Please find here below few suggestions for further improvement of presented paper.
Introduction
If wet grasslands are presented as cultural lanscapes extended by humans, explanation should be provided why e.g. land abandonment or forest expansion - i.e. natural processes - are considered drivers of grassland degradation. Rather terms natural conversion or succession should be used than degradation for such cases.
Figure 1 - colour coding for Avian predator pressure trend is strange. The location of Attempt to restore at the axis is confusing - term should be explained.
Methods
L217 Meaning of xx should be explained.
Results
L263 Please explain landscape gradient.
L273 and Fig. 4. The category unknown is quite high at 43% suggesting limitations of used methodology.
Fig. 5 - Check grammar of the caption.
Dicussion
L309-311 Please check and update statement on predators to waders decrease from emerging (functioning) to degraded in line with data presented in Table 2.
L316, Please consider to mention also other factors than the intensity of landscape use as the reasons of predator population abundance were not subject of this study.
L324 - The context of corvids being well suited to landscape intensification should be better discussed and described in relation to investigated study areas.
Conclusions
L422 - 433 Impact of habitat quality was not subject of this paper.
Author Response
Please see the attachment and thank you for the constructive review.
Author Response File: Author Response.pdf
Reviewer 2 Report
This study selected six wet grassland landscapes representing a gradient in both grassland habitat development and breeding wader population status to test the hypothesis that the anthropogenic developmental stage of wet grassland habitats and landscapes drives avian nest predator abundance, and thus the predation pressure on nests, which is a major cause of wader bird declines.
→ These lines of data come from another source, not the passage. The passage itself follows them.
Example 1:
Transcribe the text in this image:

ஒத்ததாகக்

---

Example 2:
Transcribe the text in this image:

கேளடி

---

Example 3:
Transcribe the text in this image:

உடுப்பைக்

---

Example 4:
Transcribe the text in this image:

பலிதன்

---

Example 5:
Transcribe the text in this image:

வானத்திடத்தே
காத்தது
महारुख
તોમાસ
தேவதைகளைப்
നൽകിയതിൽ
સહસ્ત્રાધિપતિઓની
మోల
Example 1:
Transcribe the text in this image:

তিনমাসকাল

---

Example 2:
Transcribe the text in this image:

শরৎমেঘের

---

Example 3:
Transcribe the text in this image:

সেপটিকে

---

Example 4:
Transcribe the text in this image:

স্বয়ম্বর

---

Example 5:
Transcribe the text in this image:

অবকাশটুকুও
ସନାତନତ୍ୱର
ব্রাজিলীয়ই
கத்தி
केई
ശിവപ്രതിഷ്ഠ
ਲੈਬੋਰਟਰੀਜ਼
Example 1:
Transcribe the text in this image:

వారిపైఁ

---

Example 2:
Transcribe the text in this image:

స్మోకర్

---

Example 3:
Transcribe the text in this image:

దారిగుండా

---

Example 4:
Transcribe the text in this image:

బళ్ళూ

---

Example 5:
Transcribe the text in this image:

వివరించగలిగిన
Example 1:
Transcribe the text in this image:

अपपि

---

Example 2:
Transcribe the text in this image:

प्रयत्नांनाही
Overall, the manuscript is well written. I only have one suggestion: it is better to objectively quantify the degradation levels of six sites instead of subjective description.
Author Response
Dear reviewer 2,
Thank you for your positive review. In regards to your only suggestion. "it is better to objectively quantify the degradation levels of six sites instead of subjective description." We think we have done this, however we have also added a sentence to each case study are to justify their selection.
Thank you for your help.
Reviewer 3 Report
I appreciated the opportunity to review your manuscript. I added more specific comments on the attached ms copy. I found several issues that caused me to question the validity of your study:
- You have many terminology/conceptual issues, which translate into a flawed study approach (see comments on text).
- The study design is inappropriate for the question being asked, primarily because you sampled from across such a broad geographic extent AND selected a range of degraded sites; you knew what the outcome would be.
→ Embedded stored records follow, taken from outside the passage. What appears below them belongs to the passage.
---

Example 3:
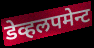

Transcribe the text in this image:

डेव्हलपमेन्ट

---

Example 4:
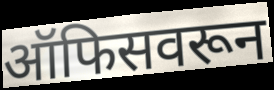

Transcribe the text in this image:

ऑफिसवरून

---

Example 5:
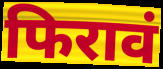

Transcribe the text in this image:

फिरावं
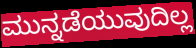
ಮುನ್ನಡೆಯುವುದಿಲ್ಲ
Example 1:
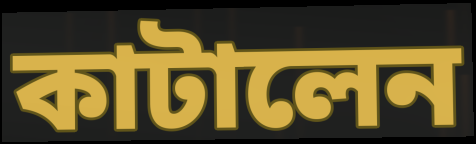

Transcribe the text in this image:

কাটালেন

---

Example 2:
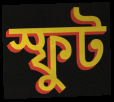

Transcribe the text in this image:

স্ফুট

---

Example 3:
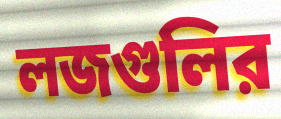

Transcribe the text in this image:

লজগুলির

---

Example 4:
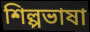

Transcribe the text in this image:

শিল্পভাষা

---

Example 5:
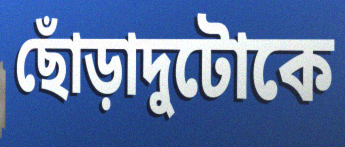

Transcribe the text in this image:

ছোঁড়াদুটোকে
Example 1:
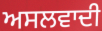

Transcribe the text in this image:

ਅਸਲਵਾਦੀ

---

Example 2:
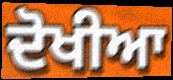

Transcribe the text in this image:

ਦੋਖੀਆ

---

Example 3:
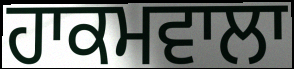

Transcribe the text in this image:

ਹਾਕਮਵਾਲਾ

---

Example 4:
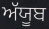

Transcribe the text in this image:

ਅੱਯੂਬ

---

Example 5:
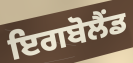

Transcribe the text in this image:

ਇਗਬੋਲੈਂਡ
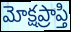
మోక్షప్రాప్తి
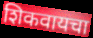
शिकवायचा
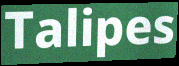
Talipes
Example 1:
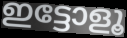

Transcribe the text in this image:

ഇട്ടോളൂ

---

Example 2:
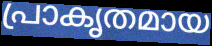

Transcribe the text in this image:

പ്രാകൃതമായ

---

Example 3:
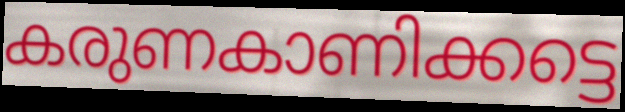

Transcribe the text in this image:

കരുണകാണിക്കട്ടെ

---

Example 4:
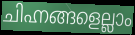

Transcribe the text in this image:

ചിഹ്നങ്ങളെല്ലാം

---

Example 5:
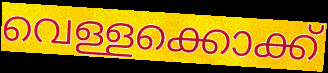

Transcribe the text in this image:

വെള്ളക്കൊക്ക്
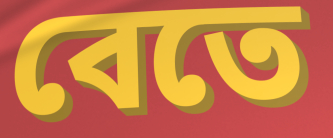
বেতে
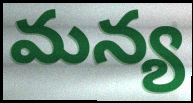
మన్య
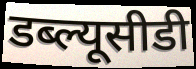
डब्ल्यूसीडी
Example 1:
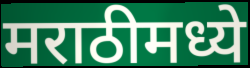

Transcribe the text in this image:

मराठीमध्ये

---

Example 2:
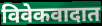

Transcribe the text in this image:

विवेकवादात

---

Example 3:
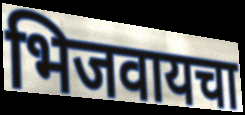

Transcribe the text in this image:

भिजवायचा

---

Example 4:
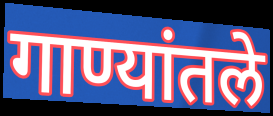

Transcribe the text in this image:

गाण्यांतले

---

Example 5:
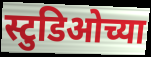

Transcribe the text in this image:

स्टुडिओच्या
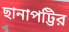
ছানাপট্টির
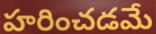
హరించడమే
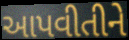
આપવીતીને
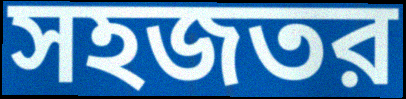
সহজতর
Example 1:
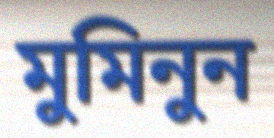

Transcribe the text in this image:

মুমিনুন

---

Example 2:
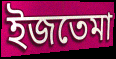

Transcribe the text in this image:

ইজতেমা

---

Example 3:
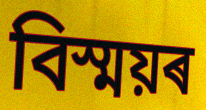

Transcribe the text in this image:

বিস্ময়ৰ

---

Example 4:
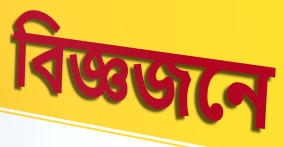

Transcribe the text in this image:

বিজ্ঞজনে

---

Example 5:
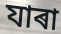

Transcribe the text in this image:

যাৰা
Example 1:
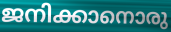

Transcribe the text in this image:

ജനിക്കാനൊരു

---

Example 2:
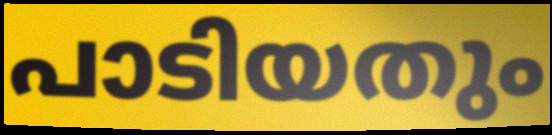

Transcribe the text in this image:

പാടിയതും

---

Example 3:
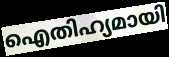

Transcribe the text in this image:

ഐതിഹ്യമായി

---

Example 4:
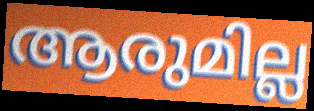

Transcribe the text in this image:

ആരുമില്ല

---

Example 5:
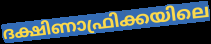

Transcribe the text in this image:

ദക്ഷിണാഫ്രിക്കയിലെ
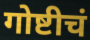
गोष्टीचं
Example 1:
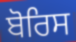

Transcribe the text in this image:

ਬੋਰਿਸ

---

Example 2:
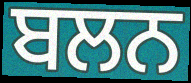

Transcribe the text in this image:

ਬਲਨ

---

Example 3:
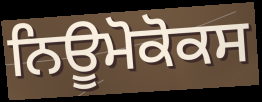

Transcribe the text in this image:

ਨਿਊਮੋਕੋਕਸ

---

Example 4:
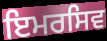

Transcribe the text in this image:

ਇਮਰਸਿਵ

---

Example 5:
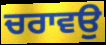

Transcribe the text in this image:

ਚਰਾਵਉ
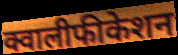
क्वालीफीकेशन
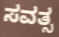
ಸವತ್ಸ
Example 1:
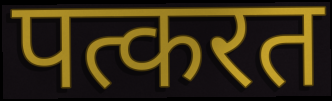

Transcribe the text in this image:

पत्करत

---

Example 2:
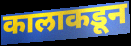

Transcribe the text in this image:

कालाकडून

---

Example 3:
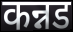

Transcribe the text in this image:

कन्नड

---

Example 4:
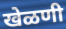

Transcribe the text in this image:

खेळणी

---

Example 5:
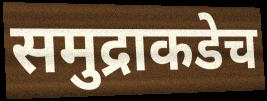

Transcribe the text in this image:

समुद्राकडेच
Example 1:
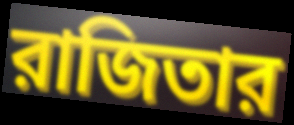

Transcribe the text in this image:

রাজিতার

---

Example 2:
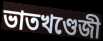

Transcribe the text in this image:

ভাতখণ্ডেজী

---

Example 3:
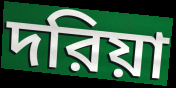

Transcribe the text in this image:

দরিয়া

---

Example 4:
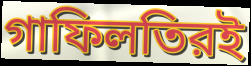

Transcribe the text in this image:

গাফিলতিরই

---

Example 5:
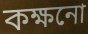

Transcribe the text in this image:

কক্ষনো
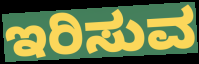
ಇರಿಸುವ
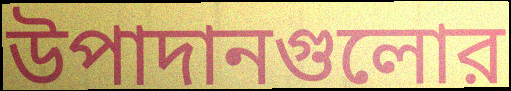
উপাদানগুলোর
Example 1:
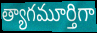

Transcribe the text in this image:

త్యాగమూర్తిగా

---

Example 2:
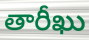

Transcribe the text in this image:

తారీఖు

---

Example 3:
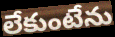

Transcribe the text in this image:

లేకుంటేను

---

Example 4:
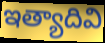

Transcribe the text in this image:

ఇత్యాదివి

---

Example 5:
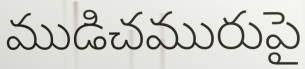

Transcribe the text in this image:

ముడిచమురుపై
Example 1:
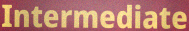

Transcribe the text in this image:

Intermediate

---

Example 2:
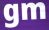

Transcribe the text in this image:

gm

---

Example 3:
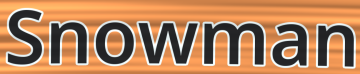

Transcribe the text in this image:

Snowman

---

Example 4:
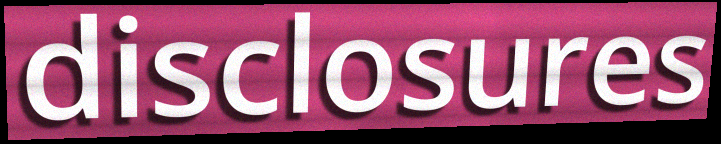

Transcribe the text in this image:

disclosures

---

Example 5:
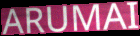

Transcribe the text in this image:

ARUMAI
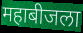
महाबीजला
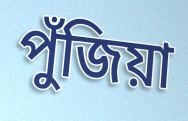
পুঁজিয়া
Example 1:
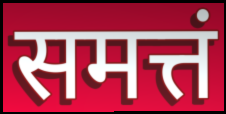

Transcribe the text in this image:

समत्तं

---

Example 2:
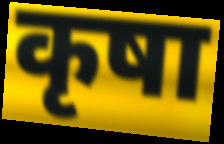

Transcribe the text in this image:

कृषा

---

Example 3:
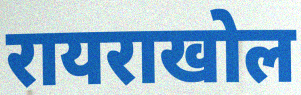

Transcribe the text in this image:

रायराखोल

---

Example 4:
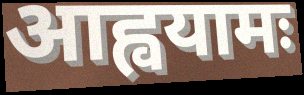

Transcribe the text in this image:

आह्वयामः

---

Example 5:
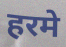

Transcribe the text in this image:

हरमे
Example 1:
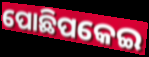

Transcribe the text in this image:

ପୋଛିପକେଇ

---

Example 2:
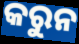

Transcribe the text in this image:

କରୁନ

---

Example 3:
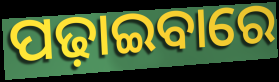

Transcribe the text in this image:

ପଢ଼ାଇବାରେ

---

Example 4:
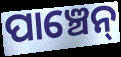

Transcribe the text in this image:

ପାଞ୍ଚେନ୍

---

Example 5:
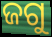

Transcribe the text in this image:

ଜଗୁ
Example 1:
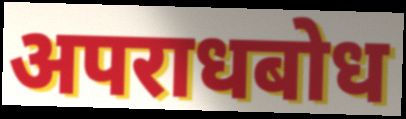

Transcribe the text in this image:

अपराधबोध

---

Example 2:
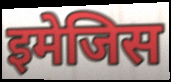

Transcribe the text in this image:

इमेजिस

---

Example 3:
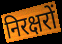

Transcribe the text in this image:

निरक्षरों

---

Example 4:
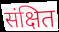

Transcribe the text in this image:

संक्षित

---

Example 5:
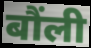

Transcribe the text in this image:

बौंली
- You only visited each location once per year, which is far below any acceptable standard.
- You used a simplistic analytical approach (correlation) that ignored all of the confounding variables and potential covariates.
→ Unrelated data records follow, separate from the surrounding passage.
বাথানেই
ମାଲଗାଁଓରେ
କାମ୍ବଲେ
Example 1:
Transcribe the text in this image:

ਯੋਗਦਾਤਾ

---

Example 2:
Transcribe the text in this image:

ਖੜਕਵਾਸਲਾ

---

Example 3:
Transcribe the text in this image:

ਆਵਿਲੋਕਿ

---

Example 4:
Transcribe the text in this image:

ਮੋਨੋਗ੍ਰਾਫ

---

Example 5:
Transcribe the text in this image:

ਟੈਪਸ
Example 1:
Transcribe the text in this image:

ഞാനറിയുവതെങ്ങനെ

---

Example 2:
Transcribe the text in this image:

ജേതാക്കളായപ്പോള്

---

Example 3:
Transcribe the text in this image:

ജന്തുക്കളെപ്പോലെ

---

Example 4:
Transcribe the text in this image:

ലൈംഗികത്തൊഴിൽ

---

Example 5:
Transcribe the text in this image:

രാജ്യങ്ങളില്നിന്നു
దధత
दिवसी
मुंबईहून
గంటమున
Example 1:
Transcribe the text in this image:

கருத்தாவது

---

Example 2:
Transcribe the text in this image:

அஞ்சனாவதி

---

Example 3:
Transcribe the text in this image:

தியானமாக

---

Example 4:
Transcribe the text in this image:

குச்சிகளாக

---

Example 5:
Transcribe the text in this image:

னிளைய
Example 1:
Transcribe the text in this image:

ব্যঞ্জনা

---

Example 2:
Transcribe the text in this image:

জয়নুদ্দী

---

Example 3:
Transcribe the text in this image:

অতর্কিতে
- Your artificial nest/egg experiment is really problematic. You ignored the substantial literature that shows the many flaws with this approach.
I am not really sure how to fix any of these major problems. I am usually pretty good and figuring out how to suggest ways around a problematic design and sampling methodology, but I am at a loss here. You should have gathered strong data from a much narrower geographic area. Hopefully another referee can be more helpful.
Comments for author File: Comments.pdf
Author Response
Please see the attachment. Thank you for the review.
Author Response File: Author Response.pdf
Round 2
Reviewer 3 Report
The authors basically either rejected or only made minor changes based on my previous comments. The data set is inadequate (they insist a single observation is adequate!). I seldom encounter authors who refuse to step back and see the weaknesses in their work and make substantial adjustments. But here we are.
Author Response
Dear Author 3,
We would just like to thank you again for review. Your comments were considered and have helped improve our manuscript.